Macroeconomic Effects of Debt Relief: Consumer Bankruptcy Protections in the Great Recession
Adrien Auclert, Will Dobbie & Paul Goldsmith-Pinkham
NBER Working Paper, March 2019

Abstract:

This paper argues that the debt forgiveness provided by the U.S. consumer bankruptcy system helped stabilize employment levels during the Great Recession. We document that over this period, states with more generous bankruptcy exemptions had significantly smaller declines in non-tradable employment and larger increases in unsecured debt write-downs compared to states with less generous exemptions. We interpret these reduced form estimates as the relative effect of debt relief across states, and develop a general equilibrium model to recover the aggregate employment effect. The model yields three key results. First, substantial nominal rigidities are required to rationalize our reduced form estimates. Second, with monetary policy at the zero lower bound, traded good demand spillovers across states boosted employment everywhere. Finally, the ex-post debt forgiveness provided by the consumer bankruptcy system during the Great Recession increased aggregate employment by almost two percent.
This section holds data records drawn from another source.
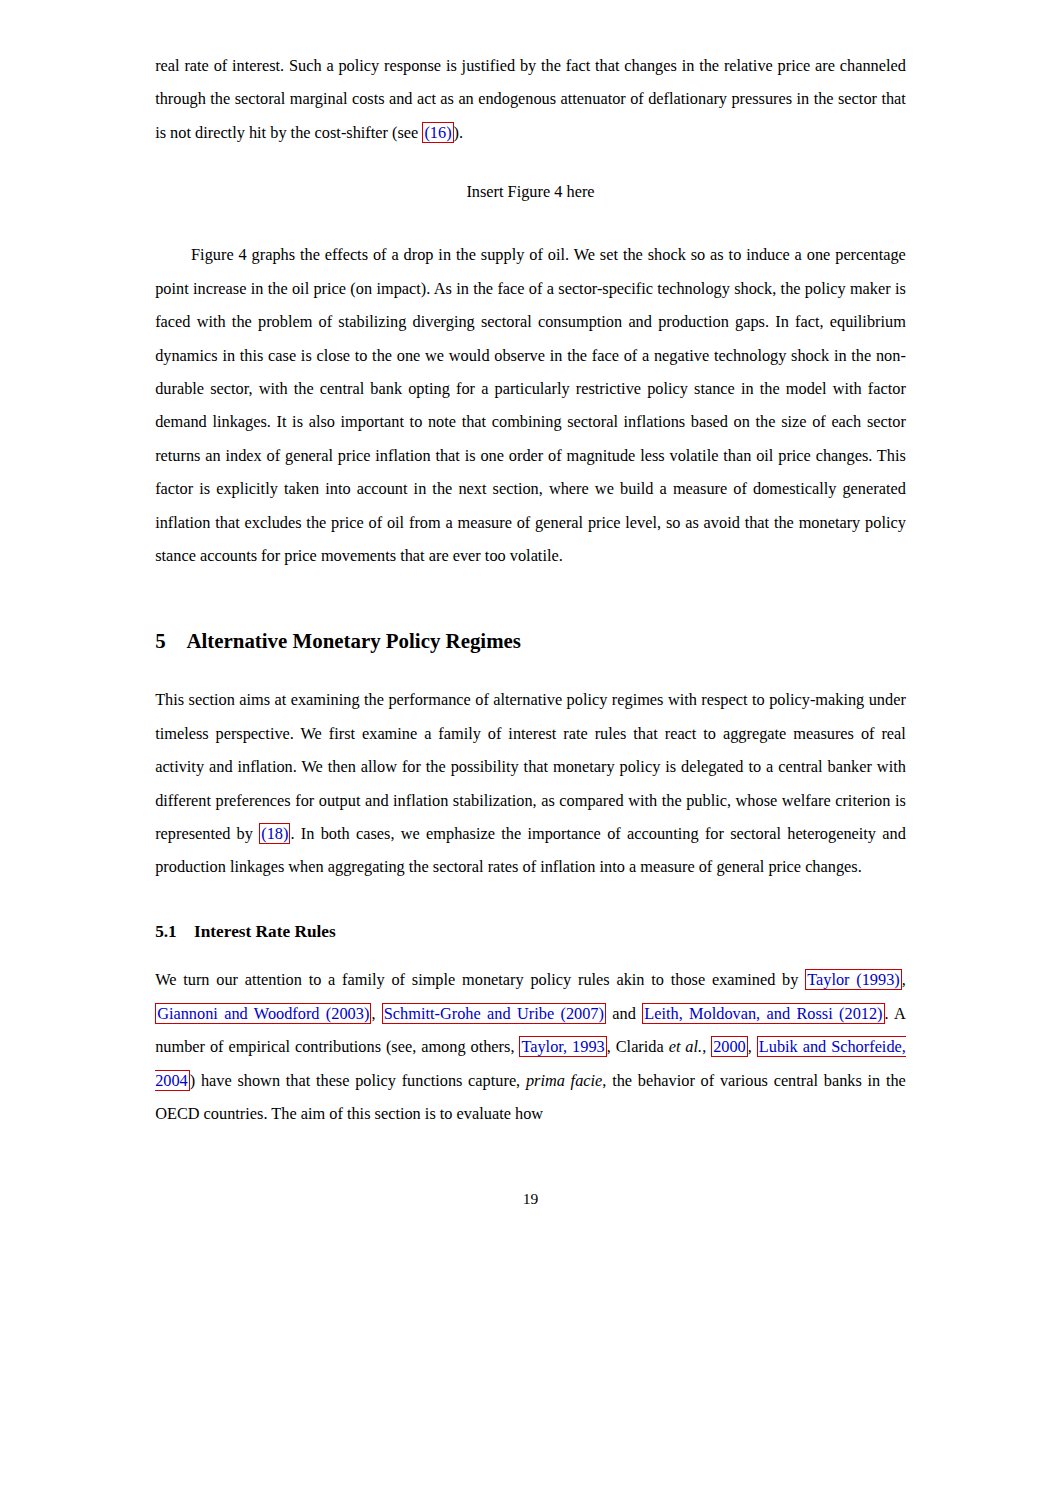real rate of interest. Such a policy response is justified by the fact that changes in the relative price are channeled through the sectoral marginal costs and act as an endogenous attenuator of deflationary pressures in the sector that is not directly hit by the cost-shifter (see (16)).
Insert Figure 4 here
Figure 4 graphs the effects of a drop in the supply of oil. We set the shock so as to induce a one percentage point increase in the oil price (on impact). As in the face of a sector-specific technology shock, the policy maker is faced with the problem of stabilizing diverging sectoral consumption and production gaps. In fact, equilibrium dynamics in this case is close to the one we would observe in the face of a negative technology shock in the non-durable sector, with the central bank opting for a particularly restrictive policy stance in the model with factor demand linkages. It is also important to note that combining sectoral inflations based on the size of each sector returns an index of general price inflation that is one order of magnitude less volatile than oil price changes. This factor is explicitly taken into account in the next section, where we build a measure of domestically generated inflation that excludes the price of oil from a measure of general price level, so as avoid that the monetary policy stance accounts for price movements that are ever too volatile.
5 Alternative Monetary Policy Regimes
This section aims at examining the performance of alternative policy regimes with respect to policy-making under timeless perspective. We first examine a family of interest rate rules that react to aggregate measures of real activity and inflation. We then allow for the possibility that monetary policy is delegated to a central banker with different preferences for output and inflation stabilization, as compared with the public, whose welfare criterion is represented by (18). In both cases, we emphasize the importance of accounting for sectoral heterogeneity and production linkages when aggregating the sectoral rates of inflation into a measure of general price changes.
5.1 Interest Rate Rules
We turn our attention to a family of simple monetary policy rules akin to those examined by Taylor (1993), Giannoni and Woodford (2003), Schmitt-Grohe and Uribe (2007) and Leith, Moldovan, and Rossi (2012). A number of empirical contributions (see, among others, Taylor, 1993, Clarida et al., 2000, Lubik and Schorfeide, 2004) have shown that these policy functions capture, prima facie, the behavior of various central banks in the OECD countries. The aim of this section is to evaluate how
19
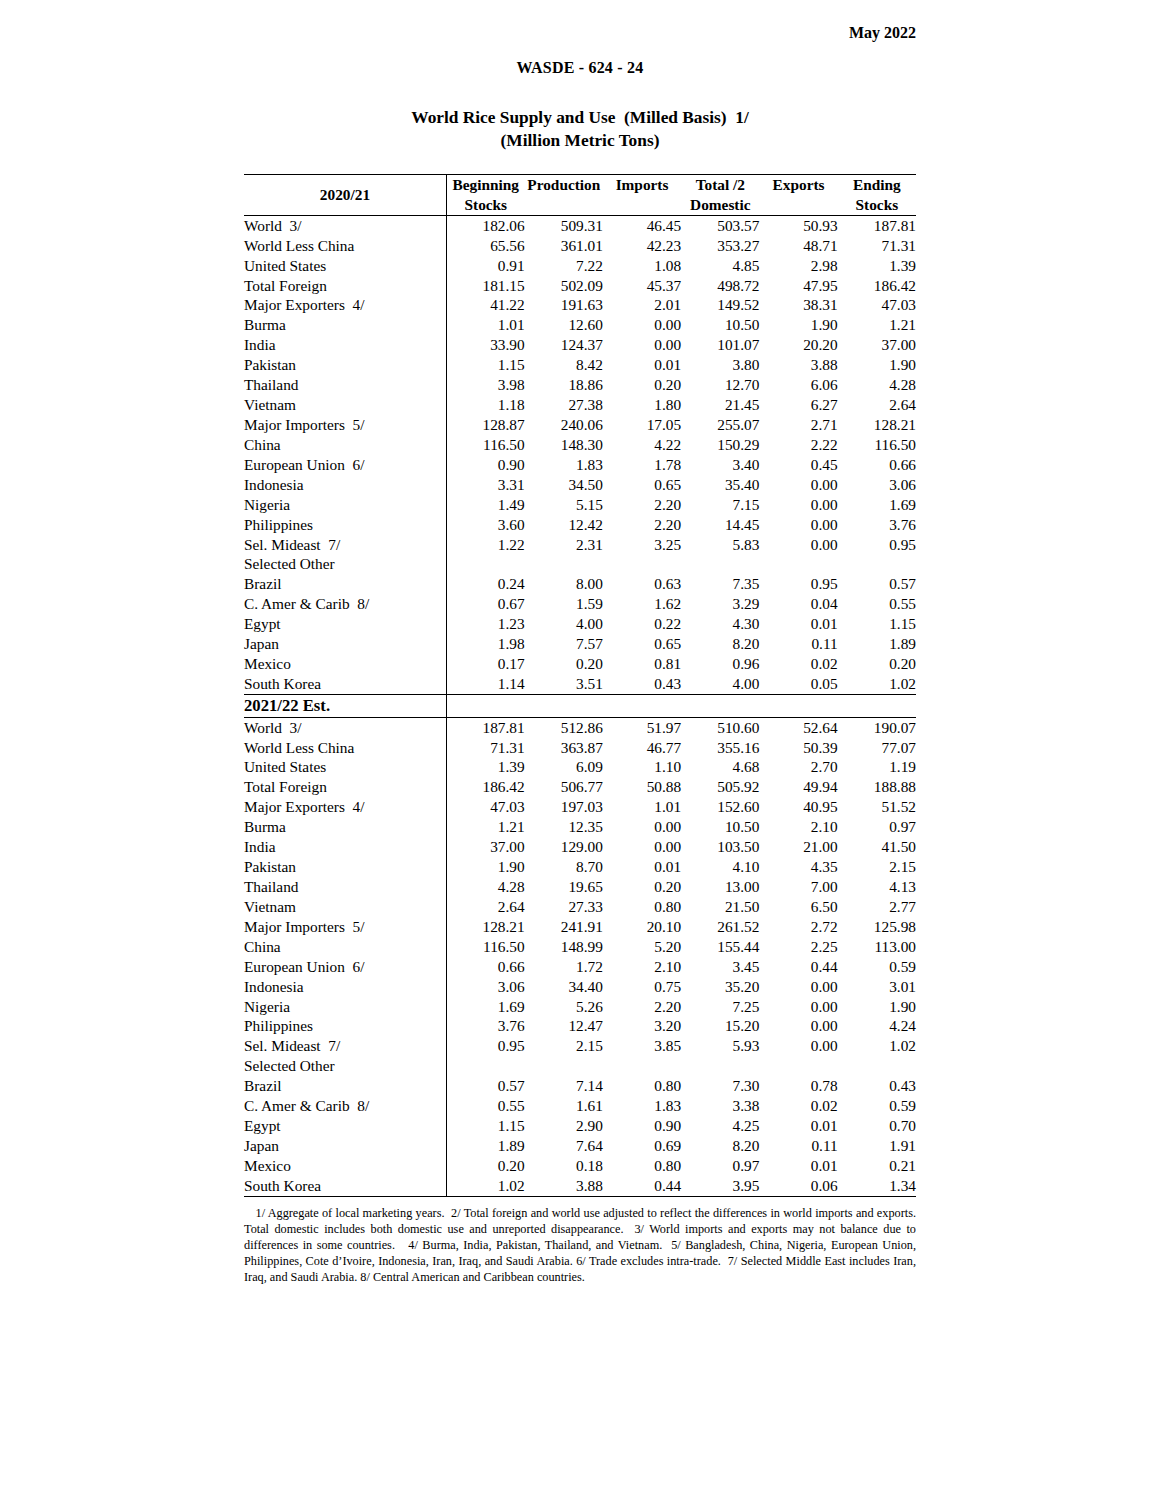May 2022
WASDE - 624 - 24
World Rice Supply and Use (Milled Basis) 1/
(Million Metric Tons)
| 2020/21 | Beginning | Production | Imports | Total /2 | Exports | Ending |
| --- | --- | --- | --- | --- | --- | --- |
| Stocks | | | Domestic | | Stocks |
| World 3/ | 182.06 | 509.31 | 46.45 | 503.57 | 50.93 | 187.81 |
| World Less China | 65.56 | 361.01 | 42.23 | 353.27 | 48.71 | 71.31 |
| United States | 0.91 | 7.22 | 1.08 | 4.85 | 2.98 | 1.39 |
| Total Foreign | 181.15 | 502.09 | 45.37 | 498.72 | 47.95 | 186.42 |
| Major Exporters 4/ | 41.22 | 191.63 | 2.01 | 149.52 | 38.31 | 47.03 |
| Burma | 1.01 | 12.60 | 0.00 | 10.50 | 1.90 | 1.21 |
| India | 33.90 | 124.37 | 0.00 | 101.07 | 20.20 | 37.00 |
| Pakistan | 1.15 | 8.42 | 0.01 | 3.80 | 3.88 | 1.90 |
| Thailand | 3.98 | 18.86 | 0.20 | 12.70 | 6.06 | 4.28 |
| Vietnam | 1.18 | 27.38 | 1.80 | 21.45 | 6.27 | 2.64 |
| Major Importers 5/ | 128.87 | 240.06 | 17.05 | 255.07 | 2.71 | 128.21 |
| China | 116.50 | 148.30 | 4.22 | 150.29 | 2.22 | 116.50 |
| European Union 6/ | 0.90 | 1.83 | 1.78 | 3.40 | 0.45 | 0.66 |
| Indonesia | 3.31 | 34.50 | 0.65 | 35.40 | 0.00 | 3.06 |
| Nigeria | 1.49 | 5.15 | 2.20 | 7.15 | 0.00 | 1.69 |
| Philippines | 3.60 | 12.42 | 2.20 | 14.45 | 0.00 | 3.76 |
| Sel. Mideast 7/ | 1.22 | 2.31 | 3.25 | 5.83 | 0.00 | 0.95 |
| Selected Other | | | | | | |
| Brazil | 0.24 | 8.00 | 0.63 | 7.35 | 0.95 | 0.57 |
| C. Amer & Carib 8/ | 0.67 | 1.59 | 1.62 | 3.29 | 0.04 | 0.55 |
| Egypt | 1.23 | 4.00 | 0.22 | 4.30 | 0.01 | 1.15 |
| Japan | 1.98 | 7.57 | 0.65 | 8.20 | 0.11 | 1.89 |
| Mexico | 0.17 | 0.20 | 0.81 | 0.96 | 0.02 | 0.20 |
| South Korea | 1.14 | 3.51 | 0.43 | 4.00 | 0.05 | 1.02 |
| 2021/22 Est. | | | | | | |
| World 3/ | 187.81 | 512.86 | 51.97 | 510.60 | 52.64 | 190.07 |
| World Less China | 71.31 | 363.87 | 46.77 | 355.16 | 50.39 | 77.07 |
| United States | 1.39 | 6.09 | 1.10 | 4.68 | 2.70 | 1.19 |
| Total Foreign | 186.42 | 506.77 | 50.88 | 505.92 | 49.94 | 188.88 |
| Major Exporters 4/ | 47.03 | 197.03 | 1.01 | 152.60 | 40.95 | 51.52 |
| Burma | 1.21 | 12.35 | 0.00 | 10.50 | 2.10 | 0.97 |
| India | 37.00 | 129.00 | 0.00 | 103.50 | 21.00 | 41.50 |
| Pakistan | 1.90 | 8.70 | 0.01 | 4.10 | 4.35 | 2.15 |
| Thailand | 4.28 | 19.65 | 0.20 | 13.00 | 7.00 | 4.13 |
| Vietnam | 2.64 | 27.33 | 0.80 | 21.50 | 6.50 | 2.77 |
| Major Importers 5/ | 128.21 | 241.91 | 20.10 | 261.52 | 2.72 | 125.98 |
| China | 116.50 | 148.99 | 5.20 | 155.44 | 2.25 | 113.00 |
| European Union 6/ | 0.66 | 1.72 | 2.10 | 3.45 | 0.44 | 0.59 |
| Indonesia | 3.06 | 34.40 | 0.75 | 35.20 | 0.00 | 3.01 |
| Nigeria | 1.69 | 5.26 | 2.20 | 7.25 | 0.00 | 1.90 |
| Philippines | 3.76 | 12.47 | 3.20 | 15.20 | 0.00 | 4.24 |
| Sel. Mideast 7/ | 0.95 | 2.15 | 3.85 | 5.93 | 0.00 | 1.02 |
| Selected Other | | | | | | |
| Brazil | 0.57 | 7.14 | 0.80 | 7.30 | 0.78 | 0.43 |
| C. Amer & Carib 8/ | 0.55 | 1.61 | 1.83 | 3.38 | 0.02 | 0.59 |
| Egypt | 1.15 | 2.90 | 0.90 | 4.25 | 0.01 | 0.70 |
| Japan | 1.89 | 7.64 | 0.69 | 8.20 | 0.11 | 1.91 |
| Mexico | 0.20 | 0.18 | 0.80 | 0.97 | 0.01 | 0.21 |
| South Korea | 1.02 | 3.88 | 0.44 | 3.95 | 0.06 | 1.34 |
1/ Aggregate of local marketing years. 2/ Total foreign and world use adjusted to reflect the differences in world imports and exports. Total domestic includes both domestic use and unreported disappearance. 3/ World imports and exports may not balance due to differences in some countries. 4/ Burma, India, Pakistan, Thailand, and Vietnam. 5/ Bangladesh, China, Nigeria, European Union, Philippines, Cote d’Ivoire, Indonesia, Iran, Iraq, and Saudi Arabia. 6/ Trade excludes intra-trade. 7/ Selected Middle East includes Iran, Iraq, and Saudi Arabia. 8/ Central American and Caribbean countries.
Auto Credit and the 2005 Bankruptcy Reform: The Impact of Eliminating Cramdowns
Rajashri Chakrabarti & Nathaniel Pattison
Review of Financial Studies, forthcoming

Abstract:

Auto lenders were perhaps the biggest winners of the 2005 Bankruptcy Reform, as Chapter 13 bankruptcy filers can no longer "cramdown" the amount owed on recent auto loans. We estimate the causal effect of this anticramdown provision on the price and quantity of auto credit. Exploiting historical variation in states' usage of Chapter 13 bankruptcy, we find strong evidence that eliminating cramdowns decreased interest rates and some evidence that loan sizes increased among subprime borrowers. The decline in interest rates is persistent and is robust to a battery of sensitivity checks. We rule out other reform changes as possible causes.


Risk Management in Financial Institutions
Adriano Rampini, S. Viswanathan & Guillaume Vuillemey
NBER Working Paper, March 2019

Abstract:

We study risk management in financial institutions using data on hedging of interest rate and foreign exchange risk. We find strong evidence that better capitalized institutions hedge more, controlling for risk exposures, both across institutions and within institutions over time. For identification, we exploit net worth shocks resulting from loan losses due to drops in house prices. Institutions that sustain such shocks reduce hedging significantly relative to otherwise similar institutions. The reduction in hedging is differentially larger among institutions with high real estate exposure. The evidence is consistent with the theory that financial constraints impede both financing and hedging.